DEARBORN, MI – What if EcoDriving techniques such as gentle acceleration and maintaining proper tire pressure were a part of every driver's training? That's what Ford Motor Company is asking as it continues its promotion of fuel-saving driving behaviors to policy makers, dealers, and fleet customers. Having recently verified that eco-driving techniques can result in an average 24-percent fuel savings, Ford is exploring several opportunities to promote "green" driving practices with everyone from everyday drivers to government officials.
At the consumer level, Ford is exploring the feasibility of a fleet training pilot program, and it is reaching out to its dealer body to create EcoDriving awareness with car buyers. In addition, Ford is engaging policy makers about the possibility of integrating eco-driving techniques into drivers' education.

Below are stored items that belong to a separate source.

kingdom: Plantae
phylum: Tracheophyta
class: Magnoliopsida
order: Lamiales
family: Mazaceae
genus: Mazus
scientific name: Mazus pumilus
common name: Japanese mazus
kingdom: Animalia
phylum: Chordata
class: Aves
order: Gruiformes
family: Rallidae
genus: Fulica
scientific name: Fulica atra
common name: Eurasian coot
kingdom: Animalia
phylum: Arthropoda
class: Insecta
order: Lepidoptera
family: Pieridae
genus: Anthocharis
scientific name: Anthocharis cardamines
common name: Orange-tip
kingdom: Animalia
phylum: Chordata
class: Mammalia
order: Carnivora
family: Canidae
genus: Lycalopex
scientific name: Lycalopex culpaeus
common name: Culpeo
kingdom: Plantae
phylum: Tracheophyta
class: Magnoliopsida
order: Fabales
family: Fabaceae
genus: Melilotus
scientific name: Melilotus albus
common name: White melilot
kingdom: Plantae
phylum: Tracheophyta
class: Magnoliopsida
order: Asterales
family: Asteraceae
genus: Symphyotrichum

"Improving fuel economy requires commitment from all stakeholders including automakers, regulators, fuel producers, and consumers. Ford will continue to do its part to improve fuel economy with new technologies across its vehicle lineup," said Susan Cischke, Ford group vice president of sustainability, environment, and safety engineering. "As part of our fuel efficiency strategy, we strongly encourage our customers to put EcoDriving tips into practice."
EcoDriving refers to specific driving behaviors that can improve fuel economy, save money, reduce greenhouse gas emissions, and promote safe driving. The U.S. Energy Information Administration reports that the U.S. uses close to 150 billion gallons of gasoline annually. If every American practiced EcoDriving and got the EPA-estimated 15 percent benefit in fuel economy, more than 22 billion gallons of gas would be saved each year.
The cornerstone of the EcoDriving philosophy is that achieving maximum results lies in the cumulative effect of implementing all the eco-driving tips, said Drew DeGrassi, president and CEO of Pro Formance Group, a Phoenix-based firm that provides coaching in EcoDriving techniques.
"Probably the two most significant fuel-wasting behaviors that can easily be remedied are jackrabbit starts and stops, and failing to anticipate traffic conditions," DeGrassi said. "Smooth acceleration and braking, combined with an awareness of what is going on around you on the roads, will go a long ways toward a more fuel efficient and relaxed driving style."
EcoDriving experts suggest the following practices for motorists to use to maximize their mileage:
- Slow down and obey the posted speed limit. Aim for a constant speed, drive with the flow of traffic, and use cruise control on the highway.
- Smooth acceleration under 2,000 RPMs and smooth deceleration and braking by anticipating traffic flow, signal status, and stop signs also saves fuel.
- Avoid idling. Turn the engine off in non-traffic situations, such as at drive-up windows, when idling more than 30 seconds.
- Check tire pressure monthly to ensure it is at the recommended level. This can reduce the average amount of fuel use by three to four percent.
- Maintain proper engine tune-up to keep vehicles running efficiently. Keep the wheels aligned. Replace air filters as recommended.
- Travel light. Avoid piling a lot of luggage on the roof rack. It reduces aerodynamics and hurts fuel economy.
- Minimize use of heater and air conditioning. Decreasing usage of the A/C when temperatures are above 80 degrees can help you save 10-15 percent of fuel. Use the vent setting as much as possible. Also, park in the shade to keep car cool.
- Close windows at high speeds. Don't drive with the windows open unless going under 50 mph. Driving with them open at highway speeds increases aerodynamic drag and lowers fuel economy.
- Planning ahead to consolidate trips will enable you to bypass congested routes, lead to less idling, fewer start-ups, and less stop-and-go traffic.
Ford's EcoDriving initiative builds on the recent launch by the Alliance of Automobile Manufacturers of a comprehensive nationwide promotion at www.EcoDrivingUSA.com.